均一化して停止した系は、私にとって美しいと感じられるのだろうか。それとも、乱雑化が始まる前の最初期の段階にだけ、美しさを見出すことが出来るのだろうか。

若しくは、乱雑化の渦中の中、形成されては破壊されていく内の一時的な結晶の中に、美しさを見出すのだろうか。

美しさとは、それを感知する視点により捉え方が変わる。人であれば、その人ごとに、何を美しいと感じ、何を醜いと感じるかは千差万別だ。

―――つまり極論、全ての空間的・時間的位置は美しくもあり、醜くもある。

私にとって、それはどの時点、どの位置/条件下なのだろう。

少なくともつい最近まで、【今】ではなかった。

話は逸れるが、輪廻転生という考え方があるが、それを繰り返す先は、毎回同じ系を想定しているのだろうか。それとも別の系への転移を想定しているのだろうか。

同じ系内であれば、いつか輪廻転生にも終わりが来る。全てが均一になった世界に、転生する先などない。もしくは、全てが転生先となる。(別の系にも転移できるのであれば、いつまでも繰り返すことができるかもしれないが)

話を戻すと、自分がどう足掻いたところで、今の『自分』の位置/状態/条件が大きく変わることはない。

個人的な宗教的思想を、脳外へと普及させようとする欲もない。

―――であれば、私はこの系に何を望むのか。この系に存在する私か私以外か、その他のものに何を望んでいるのか。
―――何も望むことは、ない。

何かを望んだとして、この果てしない大河に一石を投じたとして―――だが、何も変わることなどない。

ただ、世の流れるままに、たゆたいながら、運ばれながら、何かを感じ、思考を続け、個人という小さな容器を介して、一瞬一瞬の世界の状態を享受し続けるだけだ。
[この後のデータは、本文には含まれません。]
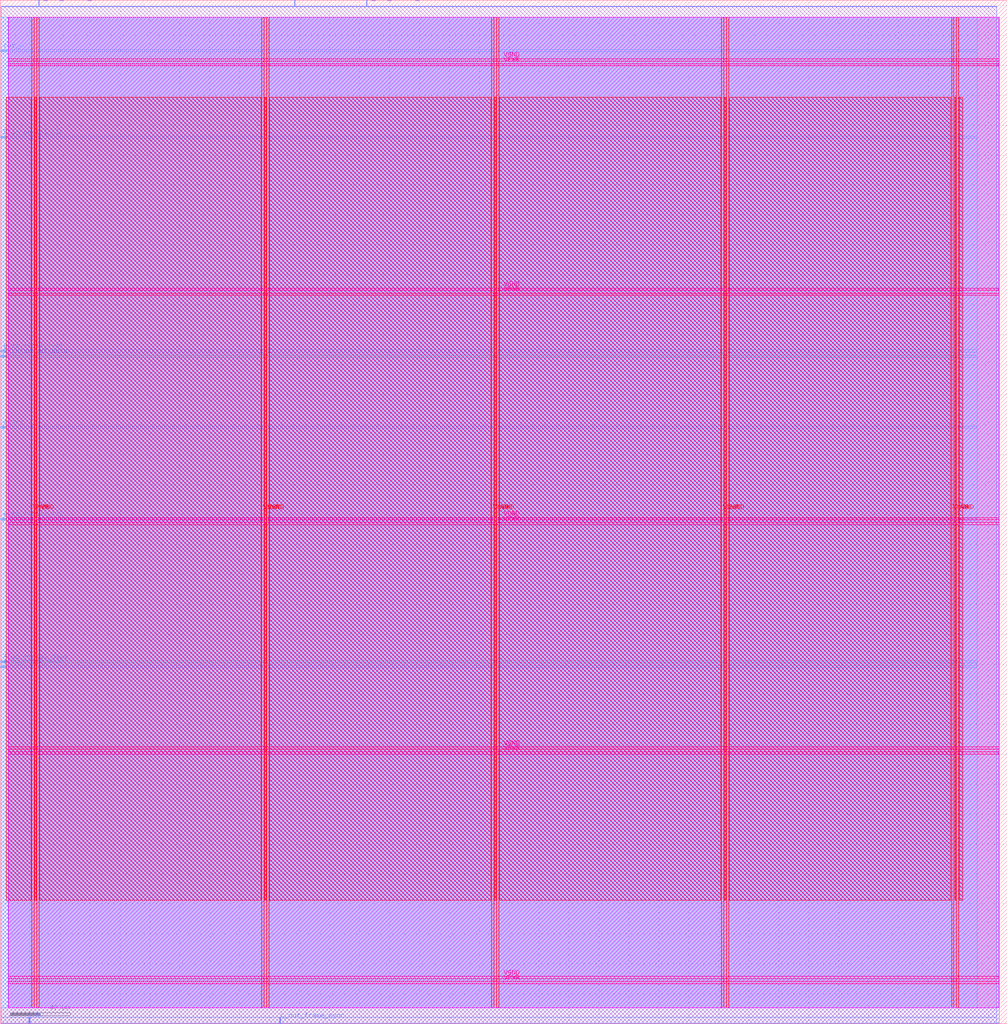
<source format=lef>
VERSION 5.7 ;
  NOWIREEXTENSIONATPIN ON ;
  DIVIDERCHAR "/" ;
  BUSBITCHARS "[]" ;
MACRO Systolic4x4_serial_io
  CLASS BLOCK ;
  FOREIGN Systolic4x4_serial_io ;
  ORIGIN 0.000 0.000 ;
  SIZE 672.655 BY 683.375 ;
  PIN A_in_frame_sync
    DIRECTION INPUT ;
    USE SIGNAL ;
    ANTENNAGATEAREA 0.159000 ;
    PORT
      LAYER met3 ;
        RECT 0.000 238.040 4.000 238.640 ;
    END
  END A_in_frame_sync
  PIN A_in_serial_clk
    DIRECTION INPUT ;
    USE SIGNAL ;
    ANTENNAGATEAREA 0.852000 ;
    PORT
      LAYER met3 ;
        RECT 0.000 336.640 4.000 337.240 ;
    END
  END A_in_serial_clk
  PIN A_in_serial_data
    DIRECTION INPUT ;
    USE SIGNAL ;
    ANTENNAGATEAREA 0.213000 ;
    PORT
      LAYER met3 ;
        RECT 0.000 241.440 4.000 242.040 ;
    END
  END A_in_serial_data
  PIN B_in_frame_sync
    DIRECTION INPUT ;
    USE SIGNAL ;
    ANTENNAGATEAREA 0.126000 ;
    PORT
      LAYER met3 ;
        RECT 0.000 448.840 4.000 449.440 ;
    END
  END B_in_frame_sync
  PIN B_in_serial_clk
    DIRECTION INPUT ;
    USE SIGNAL ;
    ANTENNAGATEAREA 0.852000 ;
    PORT
      LAYER met3 ;
        RECT 0.000 591.640 4.000 592.240 ;
    END
  END B_in_serial_clk
  PIN B_in_serial_data
    DIRECTION INPUT ;
    USE SIGNAL ;
    ANTENNAGATEAREA 0.196500 ;
    PORT
      LAYER met3 ;
        RECT 0.000 445.440 4.000 446.040 ;
    END
  END B_in_serial_data
  PIN C_out_frame_sync
    DIRECTION OUTPUT ;
    USE SIGNAL ;
    ANTENNADIFFAREA 0.340600 ;
    PORT
      LAYER met2 ;
        RECT 186.850 0.000 187.130 4.000 ;
    END
  END C_out_frame_sync
  PIN C_out_serial_clk
    DIRECTION OUTPUT ;
    USE SIGNAL ;
    ANTENNADIFFAREA 0.340600 ;
    PORT
      LAYER met2 ;
        RECT 25.850 679.375 26.130 683.375 ;
    END
  END C_out_serial_clk
  PIN C_out_serial_data
    DIRECTION OUTPUT ;
    USE SIGNAL ;
    ANTENNADIFFAREA 0.340600 ;
    PORT
      LAYER met2 ;
        RECT 244.810 679.375 245.090 683.375 ;
    END
  END C_out_serial_data
  PIN VGND
    DIRECTION INOUT ;
    USE GROUND ;
    PORT
      LAYER met4 ;
        RECT 24.340 10.640 25.940 672.080 ;
    END
    PORT
      LAYER met4 ;
        RECT 177.940 10.640 179.540 672.080 ;
    END
    PORT
      LAYER met4 ;
        RECT 331.540 10.640 333.140 672.080 ;
    END
    PORT
      LAYER met4 ;
        RECT 485.140 10.640 486.740 672.080 ;
    END
    PORT
      LAYER met4 ;
        RECT 638.740 10.640 640.340 672.080 ;
    END
    PORT
      LAYER met5 ;
        RECT 5.280 30.030 667.240 31.630 ;
    END
    PORT
      LAYER met5 ;
        RECT 5.280 183.210 667.240 184.810 ;
    END
    PORT
      LAYER met5 ;
        RECT 5.280 336.390 667.240 337.990 ;
    END
    PORT
      LAYER met5 ;
        RECT 5.280 489.570 667.240 491.170 ;
    END
    PORT
      LAYER met5 ;
        RECT 5.280 642.750 667.240 644.350 ;
    END
  END VGND
  PIN VPWR
    DIRECTION INOUT ;
    USE POWER ;
    PORT
      LAYER met4 ;
        RECT 21.040 10.640 22.640 672.080 ;
    END
    PORT
      LAYER met4 ;
        RECT 174.640 10.640 176.240 672.080 ;
    END
    PORT
      LAYER met4 ;
        RECT 328.240 10.640 329.840 672.080 ;
    END
    PORT
      LAYER met4 ;
        RECT 481.840 10.640 483.440 672.080 ;
    END
    PORT
      LAYER met4 ;
        RECT 635.440 10.640 637.040 672.080 ;
    END
    PORT
      LAYER met5 ;
        RECT 5.280 26.730 667.240 28.330 ;
    END
    PORT
      LAYER met5 ;
        RECT 5.280 179.910 667.240 181.510 ;
    END
    PORT
      LAYER met5 ;
        RECT 5.280 333.090 667.240 334.690 ;
    END
    PORT
      LAYER met5 ;
        RECT 5.280 486.270 667.240 487.870 ;
    END
    PORT
      LAYER met5 ;
        RECT 5.280 639.450 667.240 641.050 ;
    END
  END VPWR
  PIN clk
    DIRECTION INPUT ;
    USE SIGNAL ;
    ANTENNAGATEAREA 0.852000 ;
    PORT
      LAYER met2 ;
        RECT 19.410 0.000 19.690 4.000 ;
    END
  END clk
  PIN done
    DIRECTION OUTPUT ;
    USE SIGNAL ;
    ANTENNADIFFAREA 0.340600 ;
    PORT
      LAYER met2 ;
        RECT 196.510 679.375 196.790 683.375 ;
    END
  END done
  PIN rst_n
    DIRECTION INPUT ;
    USE SIGNAL ;
    ANTENNAGATEAREA 0.990000 ;
    PORT
      LAYER met3 ;
        RECT 0.000 649.440 4.000 650.040 ;
    END
  END rst_n
  PIN start
    DIRECTION INPUT ;
    USE SIGNAL ;
    ANTENNAGATEAREA 0.213000 ;
    PORT
      LAYER met3 ;
        RECT 0.000 397.840 4.000 398.440 ;
    END
  END start
  OBS
      LAYER nwell ;
        RECT 5.330 10.795 667.190 672.030 ;
      LAYER li1 ;
        RECT 5.520 10.795 667.000 671.925 ;
      LAYER met1 ;
        RECT 0.530 0.380 667.300 672.080 ;
      LAYER met2 ;
        RECT 0.550 679.095 25.570 679.375 ;
        RECT 26.410 679.095 196.230 679.375 ;
        RECT 197.070 679.095 244.530 679.375 ;
        RECT 245.370 679.095 665.520 679.375 ;
        RECT 0.550 4.280 665.520 679.095 ;
        RECT 0.550 0.350 19.130 4.280 ;
        RECT 19.970 0.350 186.570 4.280 ;
        RECT 187.410 0.350 665.520 4.280 ;
      LAYER met3 ;
        RECT 0.525 650.440 652.675 672.005 ;
        RECT 4.400 649.040 652.675 650.440 ;
        RECT 0.525 592.640 652.675 649.040 ;
        RECT 4.400 591.240 652.675 592.640 ;
        RECT 0.525 449.840 652.675 591.240 ;
        RECT 4.400 448.440 652.675 449.840 ;
        RECT 0.525 446.440 652.675 448.440 ;
        RECT 4.400 445.040 652.675 446.440 ;
        RECT 0.525 398.840 652.675 445.040 ;
        RECT 4.400 397.440 652.675 398.840 ;
        RECT 0.525 337.640 652.675 397.440 ;
        RECT 4.400 336.240 652.675 337.640 ;
        RECT 0.525 242.440 652.675 336.240 ;
        RECT 4.400 241.040 652.675 242.440 ;
        RECT 0.525 239.040 652.675 241.040 ;
        RECT 4.400 237.640 652.675 239.040 ;
        RECT 0.525 10.715 652.675 237.640 ;
      LAYER met4 ;
        RECT 3.975 82.455 20.640 618.625 ;
        RECT 23.040 82.455 23.940 618.625 ;
        RECT 26.340 82.455 174.240 618.625 ;
        RECT 176.640 82.455 177.540 618.625 ;
        RECT 179.940 82.455 327.840 618.625 ;
        RECT 330.240 82.455 331.140 618.625 ;
        RECT 333.540 82.455 481.440 618.625 ;
        RECT 483.840 82.455 484.740 618.625 ;
        RECT 487.140 82.455 635.040 618.625 ;
        RECT 637.440 82.455 638.340 618.625 ;
        RECT 640.740 82.455 642.785 618.625 ;
  END
END Systolic4x4_serial_io
END LIBRARY


</source>
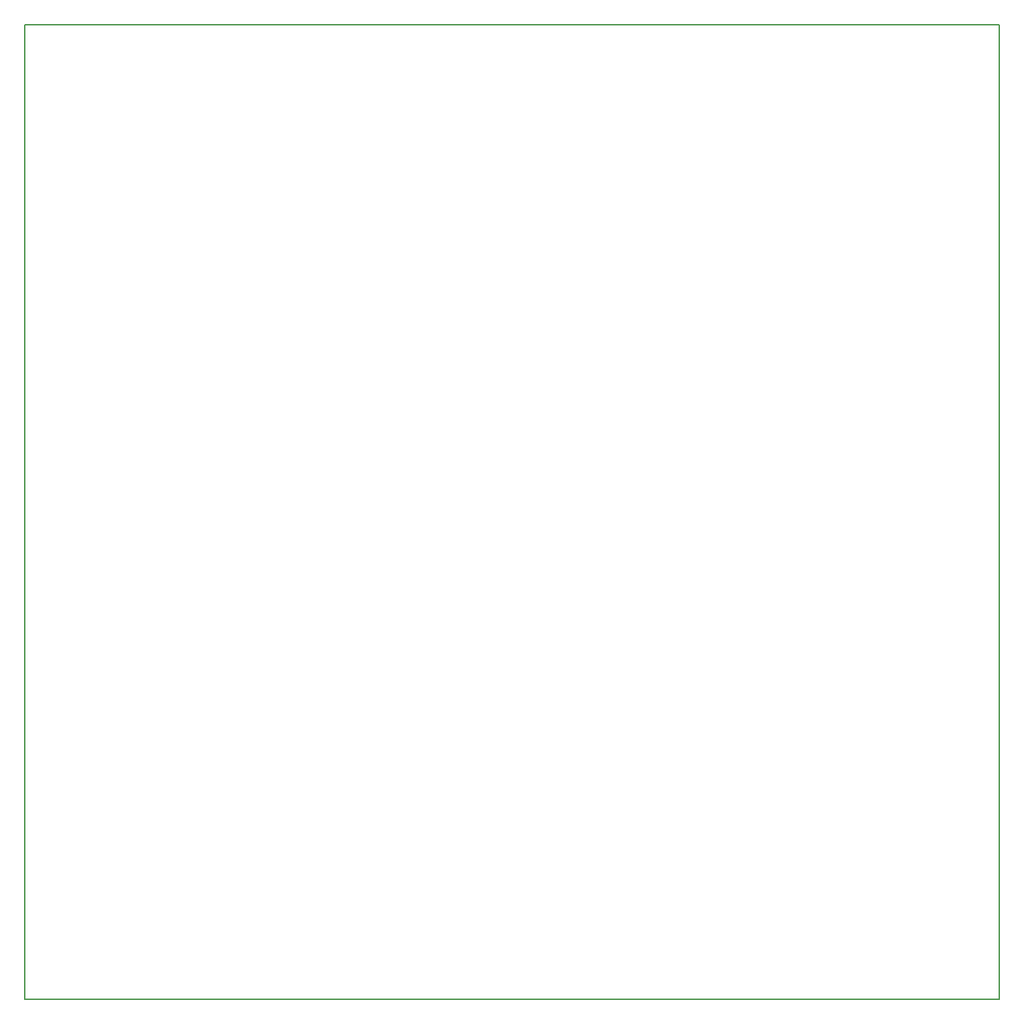
<source format=gbr>
G04 #@! TF.FileFunction,Legend,Bot*
%FSLAX46Y46*%
G04 Gerber Fmt 4.6, Leading zero omitted, Abs format (unit mm)*
G04 Created by KiCad (PCBNEW 4.0.7) date Thursday, 09. August 2018 'u49' 18:49:35*
%MOMM*%
%LPD*%
G01*
G04 APERTURE LIST*
%ADD10C,0.100000*%
%ADD11C,0.150000*%
G04 APERTURE END LIST*
D10*
D11*
X80000000Y-150000000D02*
X80000000Y-30000000D01*
X200000000Y-150000000D02*
X80000000Y-150000000D01*
X200000000Y-30000000D02*
X200000000Y-150000000D01*
X80000000Y-30000000D02*
X200000000Y-30000000D01*
M02*

</source>
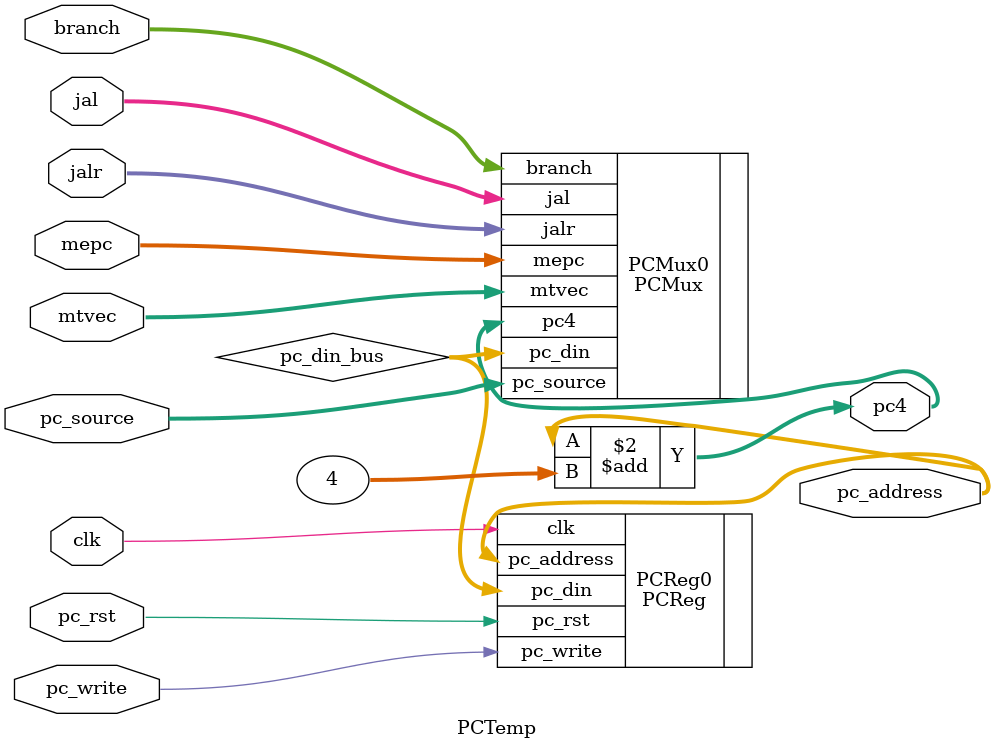
<source format=sv>
`timescale 1ns / 1ps


module PCTemp(pc_address, jalr,
              branch, jal, 
              mtvec, mepc, 
              pc_source, pc_rst, 
              pc_write, clk, pc4);
    /* All necessary wires for both modules.
    PC_DIN is replaced with PC_DIN_BUS to denote the interconnection */
    output logic [31:0] pc_address, pc4;
    input logic [31:0] jalr, branch, jal, mtvec, mepc;
    input logic [3:0] pc_source;
    input logic clk, pc_rst, pc_write;
    logic [31:0] pc_din_bus;
    
    always_comb begin
        pc4 = pc_address + 'h4; 
    end
    
    //Submodules are simply called with appropriate signals
    PCMux PCMux0(.pc4(pc4), .jalr(jalr), 
          .branch(branch), .jal(jal),
          .mtvec(mtvec), .mepc(mepc),
          .pc_din(pc_din_bus), .pc_source(pc_source));
     
    PCReg PCReg0(.pc_din(pc_din_bus), .pc_address(pc_address),
          .pc_rst(pc_rst), .pc_write(pc_write),
          .clk(clk));
endmodule

</source>
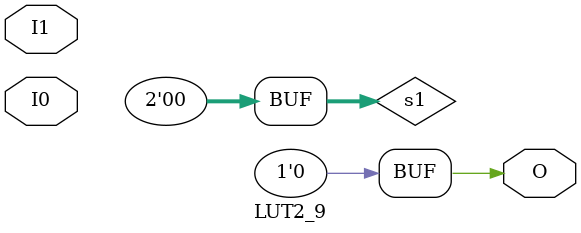
<source format=v>
module LUT2_9(output O, input I0, I1);
  parameter [3:0] INIT = 0;
  wire [ 1: 0] s1 = I1 ? INIT[ 3: 2] : INIT[ 1: 0];
  assign O = I0 ? s1[1] : s1[0];
endmodule
</source>
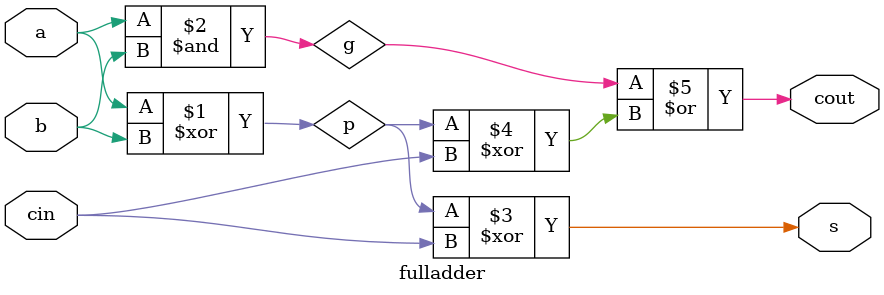
<source format=v>

module fulladder (
    input a,
    input b,
    inout cin,
    output s,
    output cout
);
    wire p, g; // 内部结点

    assign p = a ^ b;
    assign g = a & b;

    assign s = p ^ cin;
    assign cout = g | (p ^ cin);
endmodule

</source>
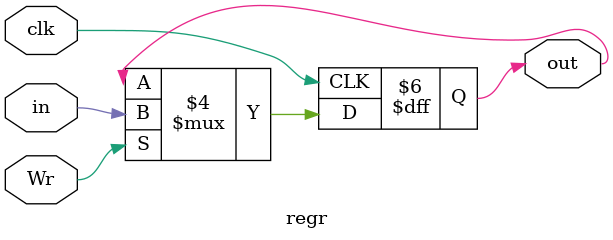
<source format=v>
`ifndef _regr
`define _regr

module regr (
    input clk,
    input Wr,
    input wire [N-1:0] in,
    output reg [N-1:0] out);

    parameter N = 1;
    initial begin
        out = 32'h00000000;
    end

    always @(negedge clk) begin
        if (Wr)
            out <= in;
        else
            out <= out;
    end
    
endmodule

`endif
</source>
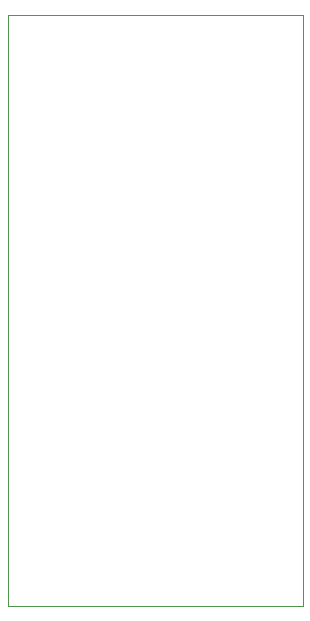
<source format=gbr>
%TF.GenerationSoftware,KiCad,Pcbnew,(5.1.9-16-g1737927814)-1*%
%TF.CreationDate,2021-08-21T22:04:48-05:00*%
%TF.ProjectId,adbuino,61646275-696e-46f2-9e6b-696361645f70,rev?*%
%TF.SameCoordinates,Original*%
%TF.FileFunction,Profile,NP*%
%FSLAX46Y46*%
G04 Gerber Fmt 4.6, Leading zero omitted, Abs format (unit mm)*
G04 Created by KiCad (PCBNEW (5.1.9-16-g1737927814)-1) date 2021-08-21 22:04:48*
%MOMM*%
%LPD*%
G01*
G04 APERTURE LIST*
%TA.AperFunction,Profile*%
%ADD10C,0.050000*%
%TD*%
G04 APERTURE END LIST*
D10*
X25000000Y-75000000D02*
X25000000Y-25000000D01*
X50000000Y-25000000D02*
X50000000Y-75000000D01*
X25000000Y-25000000D02*
X50000000Y-25000000D01*
X50000000Y-75000000D02*
X25000000Y-75000000D01*
M02*

</source>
私の好む系の状態が、最終的な均一化後であれば、ただ途方もない時間の経過を待つだけで、いつかはそれを得られるだろう。逆に秩序が保たれた状態であれば、その状態が存在していた頃に、想いを馳せよう。

もし、それが流動中の系の只中にあるのなら―――楽しみ方など、享受する方法などいくらでもあるだろう。
(もしも他の系に対する想いであれば、ただ夢想することしかできないが。)

そろそろ、話を閉じよう。

いつどの状態のどこに存在する系であれ、人の生き方には多大な影響を与える。人はただそれを受け入れるしかない。

事の始まりも終わりも、全てが最初から決まっていているのであれば、ただ移ろいゆく現状を楽しめばいい。『自分』が存在しているという奇跡を思うままに堪能すればいい。たとえ自らの周囲環境が、無為な物理現象の老廃物や副産物/夾雑物に塗れ、満たされていたとしても、その中で偶然、美しい結晶が生じる瞬間もあるだろう。

一個体がその生を終えるまでの短い間に、何を成したとしても、何を成さなかったとしても、結局のところ、終着点は変わらないのだから。